● **Problem description**
Write down, unchanged, the entries from the first line through the line holding "Document page, 1500x844 pixels.". Include no other line.

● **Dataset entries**
.....
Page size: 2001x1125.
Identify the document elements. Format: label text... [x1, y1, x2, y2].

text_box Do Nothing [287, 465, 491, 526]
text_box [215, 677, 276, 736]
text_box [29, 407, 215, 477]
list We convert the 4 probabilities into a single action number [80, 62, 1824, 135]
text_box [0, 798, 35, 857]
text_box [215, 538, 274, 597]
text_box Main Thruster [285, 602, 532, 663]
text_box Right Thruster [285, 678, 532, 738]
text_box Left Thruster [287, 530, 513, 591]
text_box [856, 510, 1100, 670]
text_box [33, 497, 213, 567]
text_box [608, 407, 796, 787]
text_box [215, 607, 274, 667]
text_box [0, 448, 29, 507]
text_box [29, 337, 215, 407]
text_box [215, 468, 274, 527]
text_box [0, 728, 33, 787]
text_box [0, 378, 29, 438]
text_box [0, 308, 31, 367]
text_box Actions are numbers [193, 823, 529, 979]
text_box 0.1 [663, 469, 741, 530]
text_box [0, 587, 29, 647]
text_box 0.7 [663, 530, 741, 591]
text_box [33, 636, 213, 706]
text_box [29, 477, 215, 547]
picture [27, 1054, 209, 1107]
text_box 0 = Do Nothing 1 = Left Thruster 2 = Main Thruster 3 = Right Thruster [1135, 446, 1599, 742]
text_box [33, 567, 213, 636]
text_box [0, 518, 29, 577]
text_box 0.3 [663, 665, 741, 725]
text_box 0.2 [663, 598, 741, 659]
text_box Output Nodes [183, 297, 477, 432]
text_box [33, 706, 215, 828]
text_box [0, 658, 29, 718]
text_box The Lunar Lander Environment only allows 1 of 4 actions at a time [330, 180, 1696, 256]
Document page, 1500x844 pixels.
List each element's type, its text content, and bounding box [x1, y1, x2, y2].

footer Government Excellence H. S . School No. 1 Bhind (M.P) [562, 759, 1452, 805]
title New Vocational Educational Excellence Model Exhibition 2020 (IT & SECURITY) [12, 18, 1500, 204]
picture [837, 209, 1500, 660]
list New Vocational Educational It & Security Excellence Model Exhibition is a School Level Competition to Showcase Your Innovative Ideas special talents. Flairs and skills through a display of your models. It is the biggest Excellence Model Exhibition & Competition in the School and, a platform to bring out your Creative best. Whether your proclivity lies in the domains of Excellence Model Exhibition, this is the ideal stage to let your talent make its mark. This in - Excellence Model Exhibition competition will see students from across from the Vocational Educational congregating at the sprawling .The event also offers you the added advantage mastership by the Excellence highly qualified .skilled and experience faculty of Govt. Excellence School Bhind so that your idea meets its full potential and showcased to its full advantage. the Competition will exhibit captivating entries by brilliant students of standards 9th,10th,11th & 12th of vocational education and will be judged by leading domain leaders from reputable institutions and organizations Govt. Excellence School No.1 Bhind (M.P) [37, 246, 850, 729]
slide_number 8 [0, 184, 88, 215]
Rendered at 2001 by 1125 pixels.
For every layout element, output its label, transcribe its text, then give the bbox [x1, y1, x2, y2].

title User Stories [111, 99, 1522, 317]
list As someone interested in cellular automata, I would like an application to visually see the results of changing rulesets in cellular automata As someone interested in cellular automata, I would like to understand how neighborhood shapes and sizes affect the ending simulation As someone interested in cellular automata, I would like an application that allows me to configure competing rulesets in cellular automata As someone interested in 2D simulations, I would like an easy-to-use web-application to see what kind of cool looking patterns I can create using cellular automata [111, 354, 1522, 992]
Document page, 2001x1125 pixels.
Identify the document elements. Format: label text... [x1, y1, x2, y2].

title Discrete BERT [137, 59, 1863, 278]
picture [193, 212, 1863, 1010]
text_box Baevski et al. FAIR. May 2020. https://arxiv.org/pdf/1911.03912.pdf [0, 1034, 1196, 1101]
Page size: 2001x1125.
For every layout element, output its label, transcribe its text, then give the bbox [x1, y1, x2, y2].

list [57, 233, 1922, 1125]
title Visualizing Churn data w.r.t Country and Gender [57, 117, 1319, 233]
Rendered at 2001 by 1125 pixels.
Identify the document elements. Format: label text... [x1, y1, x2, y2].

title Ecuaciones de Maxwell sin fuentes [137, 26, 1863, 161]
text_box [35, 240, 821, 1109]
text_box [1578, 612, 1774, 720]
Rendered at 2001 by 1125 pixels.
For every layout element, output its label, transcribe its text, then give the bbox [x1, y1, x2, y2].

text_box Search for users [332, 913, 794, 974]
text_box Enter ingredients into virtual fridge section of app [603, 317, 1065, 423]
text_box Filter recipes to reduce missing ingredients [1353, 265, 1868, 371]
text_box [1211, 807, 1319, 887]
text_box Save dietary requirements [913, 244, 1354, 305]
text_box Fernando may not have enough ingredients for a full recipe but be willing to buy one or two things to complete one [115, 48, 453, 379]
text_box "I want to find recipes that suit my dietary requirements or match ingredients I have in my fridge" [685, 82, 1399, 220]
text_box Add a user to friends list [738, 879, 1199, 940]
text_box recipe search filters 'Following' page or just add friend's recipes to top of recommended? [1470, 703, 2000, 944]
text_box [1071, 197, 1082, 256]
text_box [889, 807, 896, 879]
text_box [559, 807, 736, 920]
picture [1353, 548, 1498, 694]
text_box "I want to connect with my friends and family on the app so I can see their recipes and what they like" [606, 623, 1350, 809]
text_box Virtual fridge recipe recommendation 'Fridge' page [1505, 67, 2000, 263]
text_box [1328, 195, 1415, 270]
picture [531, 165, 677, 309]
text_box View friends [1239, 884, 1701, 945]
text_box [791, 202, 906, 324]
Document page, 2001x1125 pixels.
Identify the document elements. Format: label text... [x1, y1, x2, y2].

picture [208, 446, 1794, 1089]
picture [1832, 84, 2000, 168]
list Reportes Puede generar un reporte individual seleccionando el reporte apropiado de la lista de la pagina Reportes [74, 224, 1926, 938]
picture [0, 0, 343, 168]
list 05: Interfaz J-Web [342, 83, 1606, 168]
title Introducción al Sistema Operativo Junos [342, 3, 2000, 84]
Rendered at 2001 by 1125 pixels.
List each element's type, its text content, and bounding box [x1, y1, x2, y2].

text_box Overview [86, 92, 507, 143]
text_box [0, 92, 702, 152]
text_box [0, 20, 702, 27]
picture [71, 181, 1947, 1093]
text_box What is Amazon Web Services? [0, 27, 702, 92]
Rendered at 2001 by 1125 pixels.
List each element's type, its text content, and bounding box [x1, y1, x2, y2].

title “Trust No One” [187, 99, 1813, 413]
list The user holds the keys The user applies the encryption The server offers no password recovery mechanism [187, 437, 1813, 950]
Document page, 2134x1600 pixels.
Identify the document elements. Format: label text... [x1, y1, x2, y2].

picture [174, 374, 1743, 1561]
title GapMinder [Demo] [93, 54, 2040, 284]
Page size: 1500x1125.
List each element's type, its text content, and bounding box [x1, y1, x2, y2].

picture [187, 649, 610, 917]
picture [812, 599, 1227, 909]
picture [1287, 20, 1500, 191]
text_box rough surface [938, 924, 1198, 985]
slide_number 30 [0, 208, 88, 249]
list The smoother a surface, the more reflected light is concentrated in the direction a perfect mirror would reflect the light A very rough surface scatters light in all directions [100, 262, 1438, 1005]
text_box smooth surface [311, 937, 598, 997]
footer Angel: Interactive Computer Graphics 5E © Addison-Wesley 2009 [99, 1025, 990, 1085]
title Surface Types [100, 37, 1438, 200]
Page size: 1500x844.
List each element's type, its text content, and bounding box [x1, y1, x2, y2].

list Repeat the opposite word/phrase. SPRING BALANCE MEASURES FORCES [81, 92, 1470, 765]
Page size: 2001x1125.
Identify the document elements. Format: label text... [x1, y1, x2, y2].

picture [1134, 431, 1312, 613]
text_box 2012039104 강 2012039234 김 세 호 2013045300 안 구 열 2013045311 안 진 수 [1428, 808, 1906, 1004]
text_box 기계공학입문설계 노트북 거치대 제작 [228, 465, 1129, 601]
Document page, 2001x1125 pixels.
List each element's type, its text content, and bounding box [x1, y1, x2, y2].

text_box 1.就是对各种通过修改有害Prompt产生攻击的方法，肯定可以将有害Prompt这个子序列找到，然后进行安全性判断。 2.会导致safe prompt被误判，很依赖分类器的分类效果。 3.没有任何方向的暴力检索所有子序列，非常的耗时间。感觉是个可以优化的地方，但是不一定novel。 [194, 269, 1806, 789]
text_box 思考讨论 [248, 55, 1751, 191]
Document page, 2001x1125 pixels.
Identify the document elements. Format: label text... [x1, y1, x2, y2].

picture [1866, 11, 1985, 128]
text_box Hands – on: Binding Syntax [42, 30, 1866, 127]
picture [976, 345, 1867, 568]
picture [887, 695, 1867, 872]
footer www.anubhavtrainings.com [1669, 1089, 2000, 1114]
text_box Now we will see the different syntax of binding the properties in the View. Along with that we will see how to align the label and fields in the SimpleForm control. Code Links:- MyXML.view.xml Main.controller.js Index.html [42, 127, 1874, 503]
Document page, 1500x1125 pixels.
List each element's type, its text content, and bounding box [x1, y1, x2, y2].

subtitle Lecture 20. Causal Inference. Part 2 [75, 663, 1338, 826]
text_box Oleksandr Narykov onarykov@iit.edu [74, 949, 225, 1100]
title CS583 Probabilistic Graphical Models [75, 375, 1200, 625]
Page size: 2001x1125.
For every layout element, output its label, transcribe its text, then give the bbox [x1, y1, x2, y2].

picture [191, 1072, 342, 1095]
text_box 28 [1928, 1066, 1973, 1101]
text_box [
.....
● **Written response**
Page size: 2001x1125.
Identify the document elements. Format: label text... [x1, y1, x2, y2].

text_box Do Nothing [287, 465, 491, 526]
text_box [215, 677, 276, 736]
text_box [29, 407, 215, 477]
list We convert the 4 probabilities into a single action number [80, 62, 1824, 135]
text_box [0, 798, 35, 857]
text_box [215, 538, 274, 597]
text_box Main Thruster [285, 602, 532, 663]
text_box Right Thruster [285, 678, 532, 738]
text_box Left Thruster [287, 530, 513, 591]
text_box [856, 510, 1100, 670]
text_box [33, 497, 213, 567]
text_box [608, 407, 796, 787]
text_box [215, 607, 274, 667]
text_box [0, 448, 29, 507]
text_box [29, 337, 215, 407]
text_box [215, 468, 274, 527]
text_box [0, 728, 33, 787]
text_box [0, 378, 29, 438]
text_box [0, 308, 31, 367]
text_box Actions are numbers [193, 823, 529, 979]
text_box 0.1 [663, 469, 741, 530]
text_box [0, 587, 29, 647]
text_box 0.7 [663, 530, 741, 591]
text_box [33, 636, 213, 706]
text_box [29, 477, 215, 547]
picture [27, 1054, 209, 1107]
text_box 0 = Do Nothing 1 = Left Thruster 2 = Main Thruster 3 = Right Thruster [1135, 446, 1599, 742]
text_box [33, 567, 213, 636]
text_box [0, 518, 29, 577]
text_box 0.3 [663, 665, 741, 725]
text_box 0.2 [663, 598, 741, 659]
text_box Output Nodes [183, 297, 477, 432]
text_box [33, 706, 215, 828]
text_box [0, 658, 29, 718]
text_box The Lunar Lander Environment only allows 1 of 4 actions at a time [330, 180, 1696, 256]
Document page, 1500x844 pixels.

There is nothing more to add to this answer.